Planet Zebeth - Metroid with a twist
Just imagine if we all started mailing each other burned copies of music over the postal system. The RIAA would then demand to open all mail and screen for it. This whole business of screening all content seems to be bordering on unconstitutional to me. If I'm a copyright holder, does that give me the right to root through downloads and uploads on your personal computer for possible violations? It's certainly an interesting gray area for the legal system. On one hand you have the copyright holder's rights and on the other the computer user's rights. Whose rights are more important?
I often wonder when governments of small markets (state/providence/prefecture or national) if smaller companies like Rapidshare who aren't competing on the level of MS or Google ever consider simply blocking access to that region that has laws/rulings that challenge the profitability of their business model. As much as it seems anti-thetical for a "world wide web" it seems from a business perspective a real option.

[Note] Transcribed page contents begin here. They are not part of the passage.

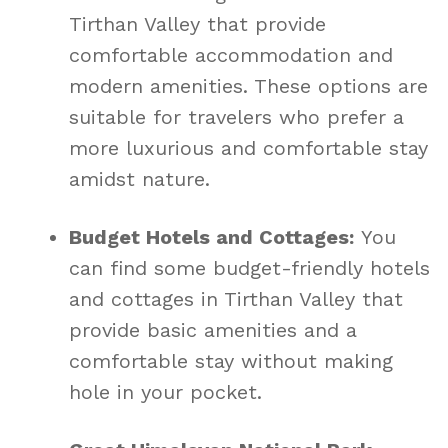
Tirthan Valley that provide
comfortable accommodation and
modern amenities. These options are
suitable for travelers who prefer a
more luxurious and comfortable stay
amidst nature.
Budget Hotels and Cottages:
You
can find some budget-friendly hotels
and cottages in Tirthan Valley that
provide basic amenities and a
comfortable stay without making
hole in your pocket.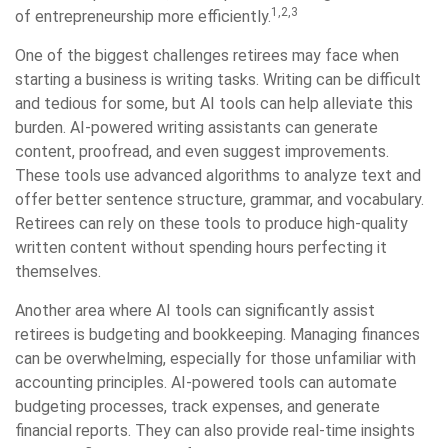
1,2,3
of entrepreneurship more efficiently.
One of the biggest challenges retirees may face when
starting a business is writing tasks. Writing can be difficult
and tedious for some, but AI tools can help alleviate this
burden. AI-powered writing assistants can generate
content, proofread, and even suggest improvements.
These tools use advanced algorithms to analyze text and
offer better sentence structure, grammar, and vocabulary.
Retirees can rely on these tools to produce high-quality
written content without spending hours perfecting it
themselves.
Another area where AI tools can significantly assist
retirees is budgeting and bookkeeping. Managing finances
can be overwhelming, especially for those unfamiliar with
accounting principles. AI-powered tools can automate
budgeting processes, track expenses, and generate
financial reports. They can also provide real-time insights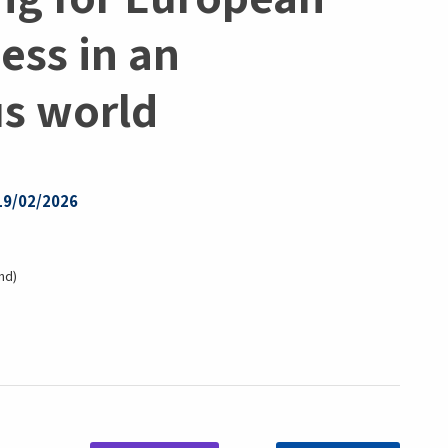
ess in an
us world
 19/02/2026
nd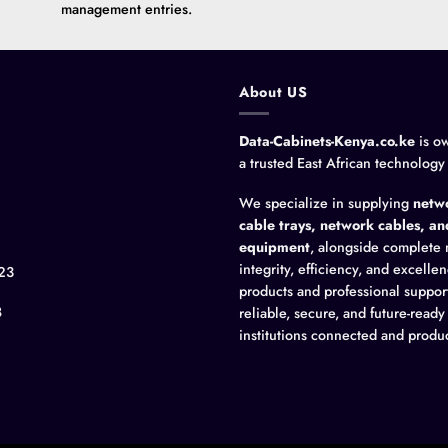
management entries.
About US
Data-Cabinets-Kenya.co.ke
is o
a trusted East African technology
We specialize in supplying
netwo
cable trays, network cables, a
equipment
, alongside complete 
integrity, efficiency, and excell
23
products and professional suppor
8
reliable, secure, and future-read
institutions connected and produc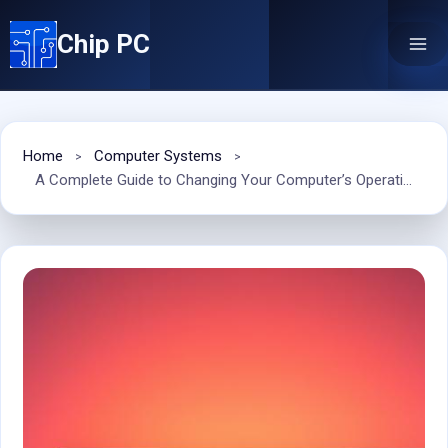
Skip
Chip PC
to
content
Home
Computer Systems
A Complete Guide to Changing Your Computer’s Operating System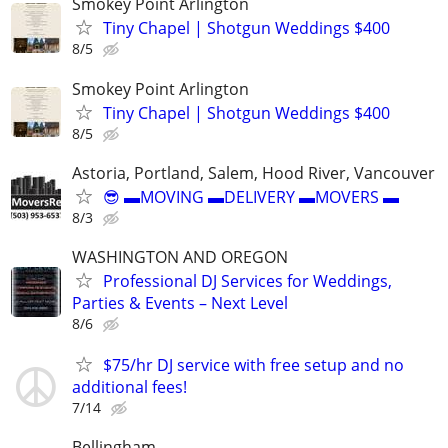
Smokey Point Arlington
Tiny Chapel | Shotgun Weddings $400
8/5
Smokey Point Arlington
Tiny Chapel | Shotgun Weddings $400
8/5
Astoria, Portland, Salem, Hood River, Vancouver
😎 ▬MOVING ▬DELIVERY ▬MOVERS ▬
8/3
WASHINGTON AND OREGON
Professional DJ Services for Weddings,
Parties & Events – Next Level
8/6
$75/hr DJ service with free setup and no
additional fees!
7/14
Bellingham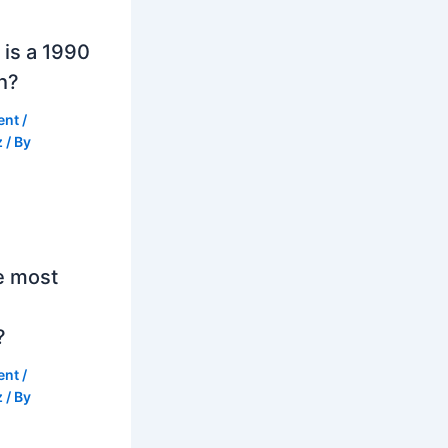
is a 1990
h?
ent
/
z
/ By
e most
?
ent
/
z
/ By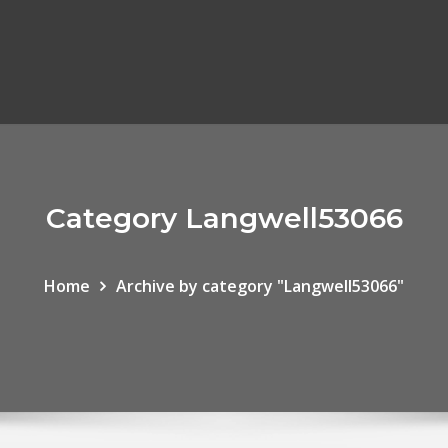
Category Langwell53066
Home
Archive by category "Langwell53066"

Even more so, how would you do it to satisfy the court... block by IP, geotraceroute, TLD, a message saying "Due to Company vs. State, if you are a resident of region, you are not permitted to use this site.... [legalese]...".
Forgive my spelling from time to time. I'm often posting during short breaks.
>>$34 million was the estimated value of the tracks hosted on Rapidshare.
$1.92million / 24 songs, that's $80,000 per song...
$34million / $80,000 = 425 songs.
I thought rapidshare had a much more diverse collection of music than that.
Music industry outfit GEMA asked the court to ban Rapidshare from making 5,000 tracks from its catalogue available on the Internet.
thank god....when i read the headline i was afraid this might affect my ability to download porn.
on a more serious note, can we please get a court to force restaurants to stop playing '80s music as well?
Darth --
Nil Mortifi, Sine Lucre
So each music track, which you can estimate, generously, as being around 10MB in size, was worth on average about $6800. That's a lot of money for something which takes up so little space, and which is so easy to copy.
May the Maths Be with you!
If I put a CD into a safe deposit box, and I share the key with people - and they go to the box, copy the CD, then put the CD back... is the bank liable?
$34,000,000 worth of tracks is less than 50 songs.
An SQL query goes to a bar, walks up to a table and asks, "Mind if I join you?"
So they've got a technology to scan inside RAR files with obfuscated names now? If they start putting password lock so you have to have the password to even see the archive content what then? These courts really don't bother consulting actual Internet people, just some lawyer doing intern clerk duty on the way to their own judicial posting who happened to use the Internet a few times to try to score on craigslist. Oh well, good luck enforcing it.
If my grammar and spelling are off, I am [distracted/tired/careless] (take your pick)
So they were hosting only 425 tracks. I would have figured they'd had many more than that.
That 34 million is, of course, street value of the goods--after they've been "cut" with powdered sugar and strychnine, to a purity less than 10% of the original.